Before driving up to Scotland we had our last night of the Snape Proms for this year. It was The Royal Philharmonic Concert Orchestra performing sixties hits with three vocalists. This photo from their website includes three of the singers we saw on the night. It was a tremendously entertaining event - great singing, great playing and a fabulous choice of music. The highlight for me was probably the rendition of the clarinet classic Strangers On The Shore but this was just one of many hugely popular sixties favourites. We've been to four of the Snape Proms and have enjoyed them all. Hopefully next year we will get to more.

We didn't find a crock of gold but this beautiful rainbow welcomed us shortly after we arrived on site at Craigtoun Meadows. We didn't know if it signalled a change to dry weather or that more wet days beckoned. Fortunately it turned out to be the latter and we've had three or four beautiful days already which is good news as the Scottish press reported last week that nowhere in Scotland recorded more than six days of unbroken sunshine this summer.

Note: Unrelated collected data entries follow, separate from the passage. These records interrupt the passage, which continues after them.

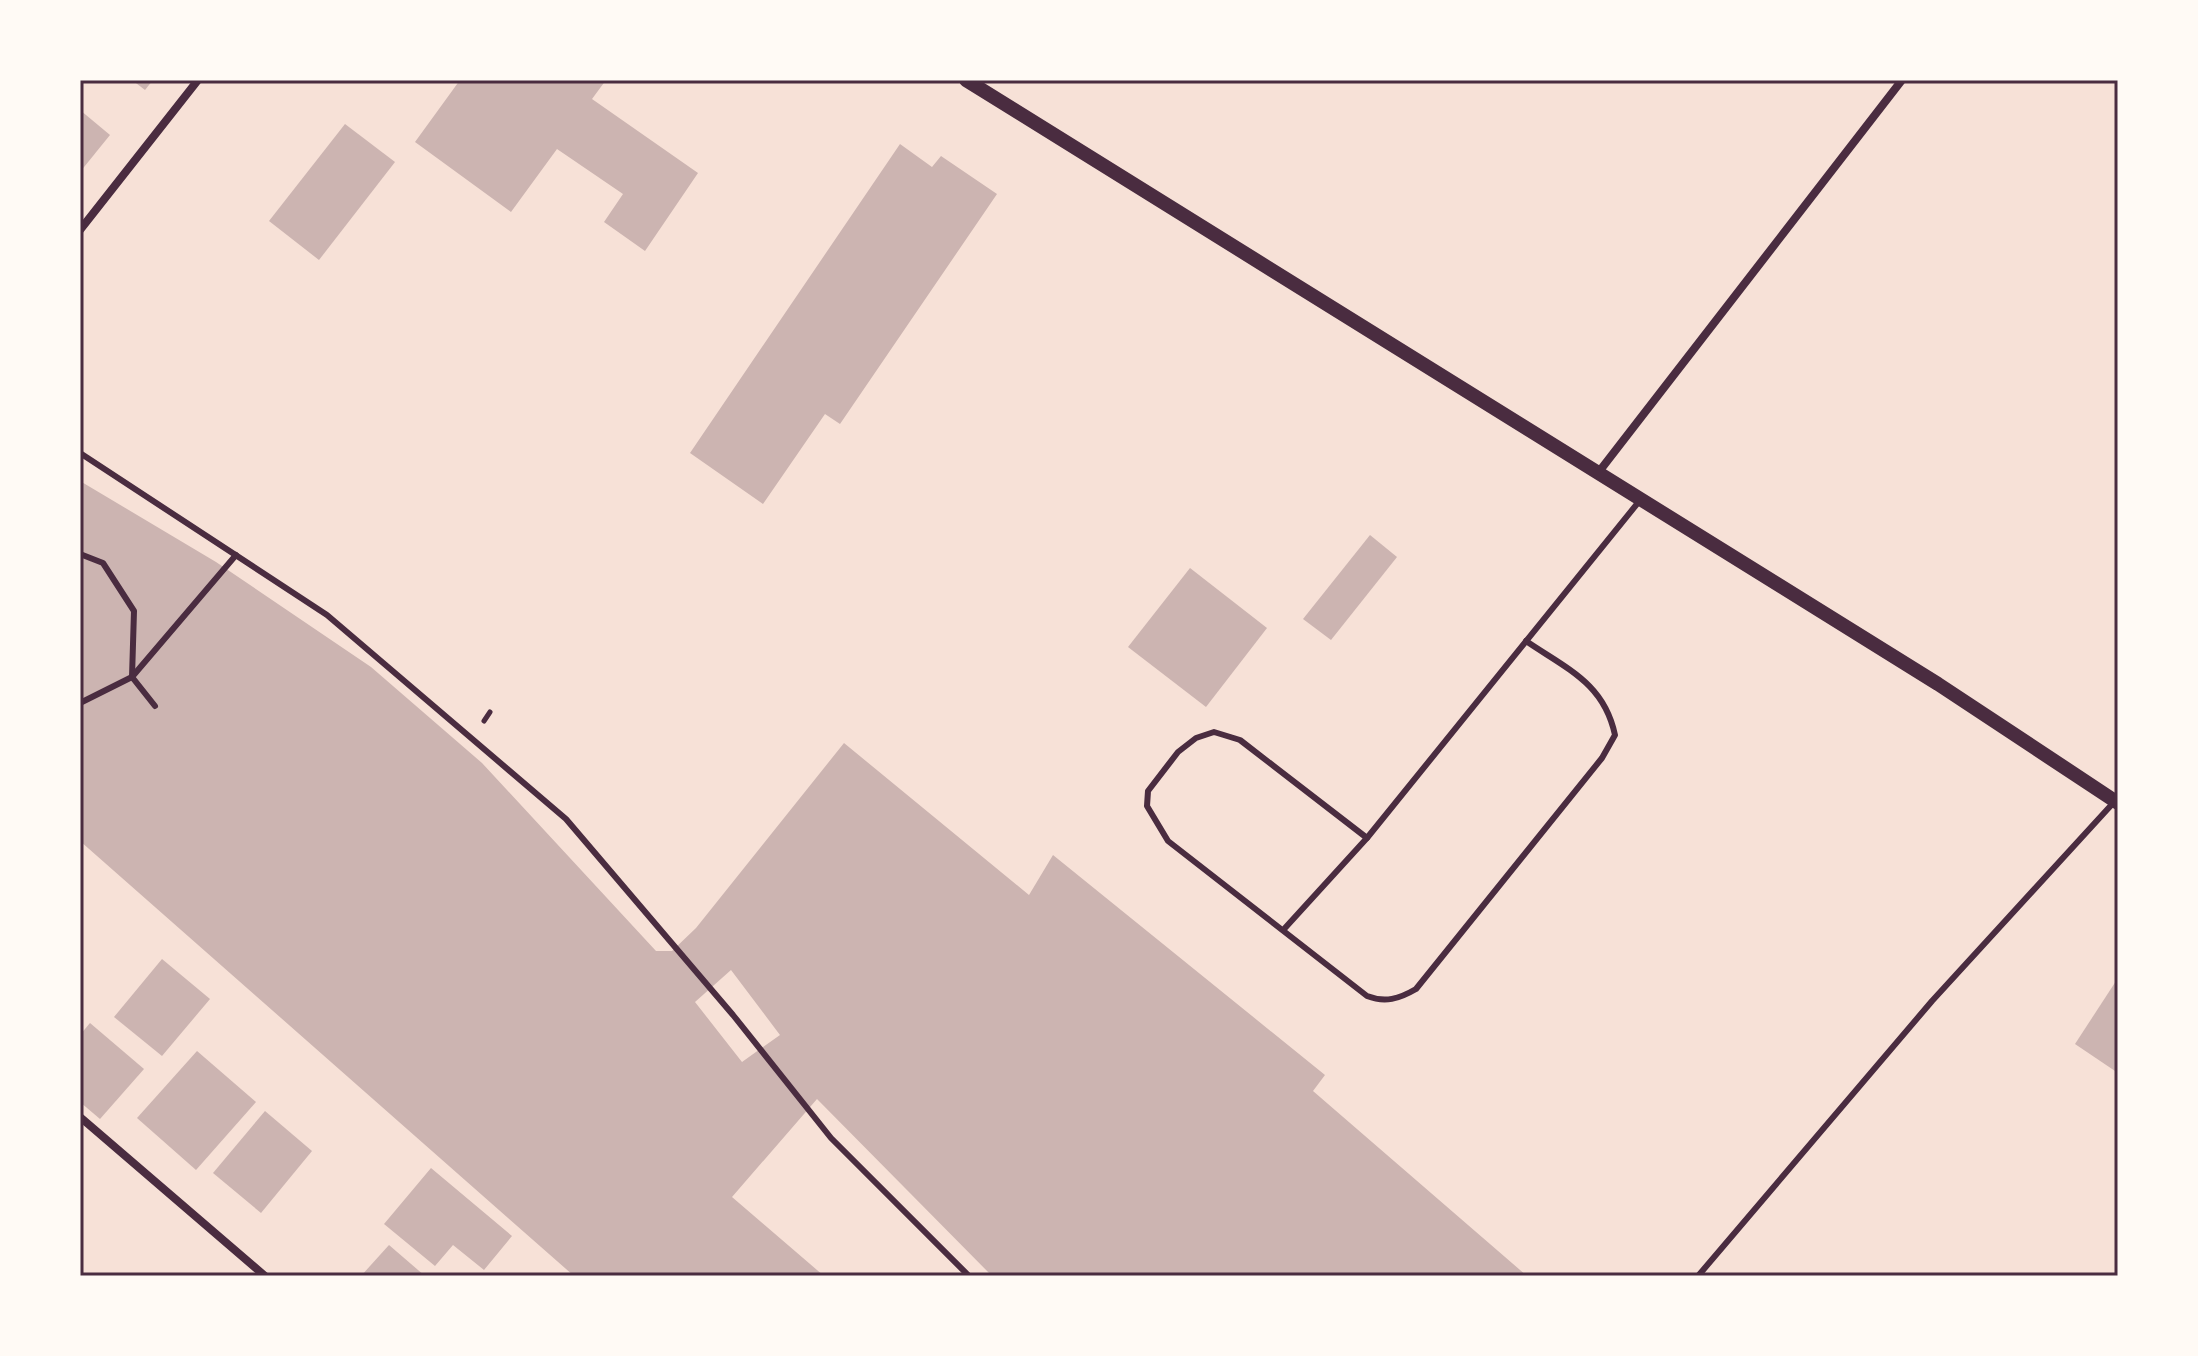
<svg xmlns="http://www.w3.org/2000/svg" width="2198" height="1356" font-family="'PT Sans',sans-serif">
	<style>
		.building { fill: #ccb4b1; fill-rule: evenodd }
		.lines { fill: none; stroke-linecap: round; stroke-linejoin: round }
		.path { stroke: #4a2c40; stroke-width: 5 }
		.service { stroke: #4a2c40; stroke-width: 6 }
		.minor { stroke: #4a2c40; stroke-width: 8 }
		.tertiary { stroke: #4a2c40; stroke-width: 14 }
		.neatline { fill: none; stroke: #4a2c40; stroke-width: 3 }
	</style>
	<rect width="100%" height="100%" fill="#f7e1d7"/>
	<g class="building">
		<path d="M 132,80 L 153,80 L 145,90 Z"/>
		<path d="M 460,80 L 606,80 L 592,99 L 698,173 L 645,251 L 604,222 L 623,194 L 557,149 L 511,212 L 415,142 Z"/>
		<path d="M 80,110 L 110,135 L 80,172 Z"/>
		<path d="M 345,124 L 395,162 L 319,260 L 269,221 Z"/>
		<path d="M 900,144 L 932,167 L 941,156 L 997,194 L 840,424 L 825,414 L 763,504 L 690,453 Z"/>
		<path d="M 80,481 L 216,562 L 371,667 L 482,763 L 656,951 L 672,951 L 696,928 L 844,743 L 1029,895 L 1053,855 L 1325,1075 L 1313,1091 L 1527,1276 L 992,1276 L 817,1099 L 732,1197 L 824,1276 L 574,1276 L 80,841 ZM 731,970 L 780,1035 L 742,1062 L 695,1002 Z"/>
		<path d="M 1370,535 L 1397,557 L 1331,640 L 1303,619 Z"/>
		<path d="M 1190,568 L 1267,628 L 1206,707 L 1128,647 Z"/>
		<path d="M 162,959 L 210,999 L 162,1056 L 114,1017 Z"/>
		<path d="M 2118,978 L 2118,1073 L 2075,1044 Z"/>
		<path d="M 90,1023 L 144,1069 L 100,1119 L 80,1102 L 80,1035 Z"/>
		<path d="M 197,1051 L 256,1102 L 196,1170 L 137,1118 Z"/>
		<path d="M 265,1111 L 312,1151 L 261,1213 L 213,1173 Z"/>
		<path d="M 431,1168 L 512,1236 L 484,1270 L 453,1245 L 435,1266 L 384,1224 Z"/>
		<path d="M 389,1245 L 425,1276 L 361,1276 Z"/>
	</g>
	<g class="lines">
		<path class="path" d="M 484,721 L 490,712"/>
		<g class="service">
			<path d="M 80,453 L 327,615 L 566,819 L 733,1015 L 831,1138 L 969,1276"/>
			<path d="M 80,554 L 103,563 L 134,611 L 132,677 L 155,706"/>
			<path d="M 80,703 L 132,677 L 236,555"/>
			<path d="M 1367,838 L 1240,740 L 1214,732 L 1196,738 L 1178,752 L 1148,791 L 1147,806 L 1168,841 L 1367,996 C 1385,1003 1399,999 1416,989 L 1602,758 L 1615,735 C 1604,683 1567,669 1526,641"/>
			<path d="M 1285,928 L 1367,838 L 1641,499"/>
			<path d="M 1698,1276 L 1932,1001 L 2115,801"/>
		</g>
		<g class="minor">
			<path d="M 80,230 L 198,80"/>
			<path d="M 1598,473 L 1902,80"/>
			<path d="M 80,1117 L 265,1276"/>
		</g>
		<path class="tertiary" d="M 966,80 L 1938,684 L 2118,803"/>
	</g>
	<rect width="2198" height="1356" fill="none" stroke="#fffaf5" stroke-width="164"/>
	<rect x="82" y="82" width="2034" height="1192" class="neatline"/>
</svg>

We've already seen Rose and Melody and their mum and dad plenty of times in the few days we've been here. We bought the caravan on the day after Rose was born and, without it, we wouldn't have had the opportunity to see them growing up - such a good buy.

After getting off to a patchy start (like many siblings), Rose and Melody are now the very best of friends and play together for hours on end. No need to guess who is the most mischievous.

Rose loves dressing up. 

While we were at their house at the weekend I was fascinated to see what happens if you don't cut and eat artichokes when they are ready. The resulting flowers are stunning.

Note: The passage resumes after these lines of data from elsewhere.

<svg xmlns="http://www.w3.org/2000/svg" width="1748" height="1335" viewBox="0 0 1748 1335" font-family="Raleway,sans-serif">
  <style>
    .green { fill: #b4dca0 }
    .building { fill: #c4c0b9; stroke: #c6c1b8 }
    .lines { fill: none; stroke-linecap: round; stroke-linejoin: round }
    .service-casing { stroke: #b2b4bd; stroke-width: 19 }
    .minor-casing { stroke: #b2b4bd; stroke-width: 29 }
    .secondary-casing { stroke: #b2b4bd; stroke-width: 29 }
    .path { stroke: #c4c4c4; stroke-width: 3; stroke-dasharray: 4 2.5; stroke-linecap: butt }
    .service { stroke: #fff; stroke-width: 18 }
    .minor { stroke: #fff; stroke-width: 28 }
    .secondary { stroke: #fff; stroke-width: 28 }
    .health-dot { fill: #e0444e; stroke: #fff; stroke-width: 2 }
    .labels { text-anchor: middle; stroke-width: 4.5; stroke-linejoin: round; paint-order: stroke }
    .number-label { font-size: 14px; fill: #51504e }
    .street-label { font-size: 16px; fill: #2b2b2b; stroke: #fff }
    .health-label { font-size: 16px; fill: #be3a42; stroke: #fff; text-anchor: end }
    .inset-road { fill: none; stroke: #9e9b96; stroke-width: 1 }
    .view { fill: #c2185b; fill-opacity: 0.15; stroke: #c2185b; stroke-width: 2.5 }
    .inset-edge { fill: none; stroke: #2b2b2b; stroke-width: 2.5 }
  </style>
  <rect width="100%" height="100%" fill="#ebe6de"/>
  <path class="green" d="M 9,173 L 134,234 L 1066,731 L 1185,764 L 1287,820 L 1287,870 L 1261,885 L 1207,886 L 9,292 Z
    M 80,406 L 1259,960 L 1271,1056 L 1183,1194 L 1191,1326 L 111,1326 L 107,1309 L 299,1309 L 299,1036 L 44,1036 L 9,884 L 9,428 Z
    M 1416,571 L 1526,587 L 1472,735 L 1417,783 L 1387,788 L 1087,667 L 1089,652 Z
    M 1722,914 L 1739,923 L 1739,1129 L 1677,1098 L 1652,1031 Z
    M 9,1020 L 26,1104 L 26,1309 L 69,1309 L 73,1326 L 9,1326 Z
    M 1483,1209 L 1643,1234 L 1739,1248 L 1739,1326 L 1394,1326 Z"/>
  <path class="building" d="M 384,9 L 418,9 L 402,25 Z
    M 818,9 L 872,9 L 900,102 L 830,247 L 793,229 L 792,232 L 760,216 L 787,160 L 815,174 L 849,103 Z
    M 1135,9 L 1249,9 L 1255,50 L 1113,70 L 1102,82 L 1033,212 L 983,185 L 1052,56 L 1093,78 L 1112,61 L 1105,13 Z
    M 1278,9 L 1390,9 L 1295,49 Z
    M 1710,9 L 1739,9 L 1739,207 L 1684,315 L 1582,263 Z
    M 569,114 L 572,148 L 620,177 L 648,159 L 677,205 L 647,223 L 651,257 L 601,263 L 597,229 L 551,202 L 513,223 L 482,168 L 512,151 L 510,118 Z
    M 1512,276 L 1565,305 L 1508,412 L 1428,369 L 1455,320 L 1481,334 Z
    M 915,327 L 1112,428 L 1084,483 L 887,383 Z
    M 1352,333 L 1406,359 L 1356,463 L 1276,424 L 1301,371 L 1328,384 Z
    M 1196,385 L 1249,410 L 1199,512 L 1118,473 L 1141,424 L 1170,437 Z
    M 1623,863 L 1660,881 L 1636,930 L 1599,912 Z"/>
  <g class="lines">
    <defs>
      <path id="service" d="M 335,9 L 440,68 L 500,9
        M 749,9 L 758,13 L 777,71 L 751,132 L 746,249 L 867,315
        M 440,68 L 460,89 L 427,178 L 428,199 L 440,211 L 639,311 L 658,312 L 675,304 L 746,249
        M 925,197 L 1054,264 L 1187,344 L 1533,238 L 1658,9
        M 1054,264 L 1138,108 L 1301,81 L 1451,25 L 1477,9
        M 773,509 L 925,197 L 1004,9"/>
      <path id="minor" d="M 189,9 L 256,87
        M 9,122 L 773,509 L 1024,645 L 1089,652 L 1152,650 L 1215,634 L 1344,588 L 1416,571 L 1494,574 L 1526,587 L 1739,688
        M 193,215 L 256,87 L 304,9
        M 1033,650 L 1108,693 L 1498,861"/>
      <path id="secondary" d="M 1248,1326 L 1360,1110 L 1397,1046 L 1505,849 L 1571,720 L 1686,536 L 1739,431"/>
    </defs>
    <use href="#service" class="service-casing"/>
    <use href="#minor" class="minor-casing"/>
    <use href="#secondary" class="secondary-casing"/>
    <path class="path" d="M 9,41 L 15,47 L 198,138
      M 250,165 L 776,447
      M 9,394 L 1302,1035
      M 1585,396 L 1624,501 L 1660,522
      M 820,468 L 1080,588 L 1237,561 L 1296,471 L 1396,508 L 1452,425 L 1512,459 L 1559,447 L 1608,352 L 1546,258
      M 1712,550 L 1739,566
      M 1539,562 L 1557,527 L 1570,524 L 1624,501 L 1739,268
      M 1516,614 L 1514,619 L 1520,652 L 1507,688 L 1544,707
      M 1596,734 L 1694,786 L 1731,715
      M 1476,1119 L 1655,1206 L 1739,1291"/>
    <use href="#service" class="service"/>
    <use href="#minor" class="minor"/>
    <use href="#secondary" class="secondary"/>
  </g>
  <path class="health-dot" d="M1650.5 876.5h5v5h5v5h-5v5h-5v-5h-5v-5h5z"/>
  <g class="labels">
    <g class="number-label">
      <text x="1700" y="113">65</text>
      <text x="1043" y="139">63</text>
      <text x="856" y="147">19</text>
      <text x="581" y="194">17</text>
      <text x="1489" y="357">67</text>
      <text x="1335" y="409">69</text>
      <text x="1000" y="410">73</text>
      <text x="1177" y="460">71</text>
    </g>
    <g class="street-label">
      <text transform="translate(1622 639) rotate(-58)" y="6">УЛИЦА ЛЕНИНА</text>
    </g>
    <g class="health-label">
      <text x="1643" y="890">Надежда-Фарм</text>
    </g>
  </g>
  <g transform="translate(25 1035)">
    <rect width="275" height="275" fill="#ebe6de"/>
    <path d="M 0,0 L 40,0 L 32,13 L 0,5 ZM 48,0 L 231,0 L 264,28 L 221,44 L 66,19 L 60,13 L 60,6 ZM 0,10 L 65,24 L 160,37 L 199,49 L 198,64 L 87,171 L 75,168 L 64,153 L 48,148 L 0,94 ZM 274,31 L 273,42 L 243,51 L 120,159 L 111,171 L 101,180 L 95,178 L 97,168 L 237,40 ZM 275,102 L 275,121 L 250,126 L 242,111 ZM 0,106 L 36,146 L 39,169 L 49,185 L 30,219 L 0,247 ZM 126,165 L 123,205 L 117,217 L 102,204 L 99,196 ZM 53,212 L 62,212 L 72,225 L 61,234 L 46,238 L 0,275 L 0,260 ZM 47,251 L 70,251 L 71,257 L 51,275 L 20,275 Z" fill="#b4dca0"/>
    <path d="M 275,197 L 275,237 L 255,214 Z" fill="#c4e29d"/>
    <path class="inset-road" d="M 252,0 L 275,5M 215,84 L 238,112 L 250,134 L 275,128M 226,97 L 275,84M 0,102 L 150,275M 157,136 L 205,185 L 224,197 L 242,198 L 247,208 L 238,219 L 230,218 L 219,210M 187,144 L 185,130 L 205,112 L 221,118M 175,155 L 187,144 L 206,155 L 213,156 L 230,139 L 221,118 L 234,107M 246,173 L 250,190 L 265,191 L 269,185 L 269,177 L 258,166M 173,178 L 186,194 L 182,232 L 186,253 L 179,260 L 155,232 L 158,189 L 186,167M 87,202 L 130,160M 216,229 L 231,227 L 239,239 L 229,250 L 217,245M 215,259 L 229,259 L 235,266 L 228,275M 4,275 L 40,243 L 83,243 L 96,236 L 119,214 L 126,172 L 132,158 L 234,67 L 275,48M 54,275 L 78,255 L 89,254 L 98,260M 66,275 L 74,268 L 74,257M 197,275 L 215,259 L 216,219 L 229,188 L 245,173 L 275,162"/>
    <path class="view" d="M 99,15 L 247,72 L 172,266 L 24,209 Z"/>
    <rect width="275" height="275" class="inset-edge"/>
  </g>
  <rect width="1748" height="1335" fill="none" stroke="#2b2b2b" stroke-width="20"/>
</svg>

Yesterday was so fine that we managed to get out on our bikes for a ride. Although I have been on a number of rides in St Andrews on my own I think it's only the second day this year that we've managed to get out together. We sat and watched surfers and canoeists in the waves on East Sands.

And then took the road behind the famous West Sands. There was hardly a cloud to be seen all day.

Before going back to the caravan we stopped for coffee at the new cafe above the Golf Museum. It certainly is a place with a great view. It was a prefect day and must have been brilliant for the hundreds of freshers who arrived at the university at the weekend. It's Freshers' Week and the town is full of society stands advertising their clubs. I particularly liked the look of the fine cheese and wine society but I would wouldn't I?

Whilst on the subject of food and wine, on Thursday evening we're trying out Rocca Grill. It's right alongside the Old Course and is the place where Jamie, the winner of Masterchef The Professionals works. It should be interesting.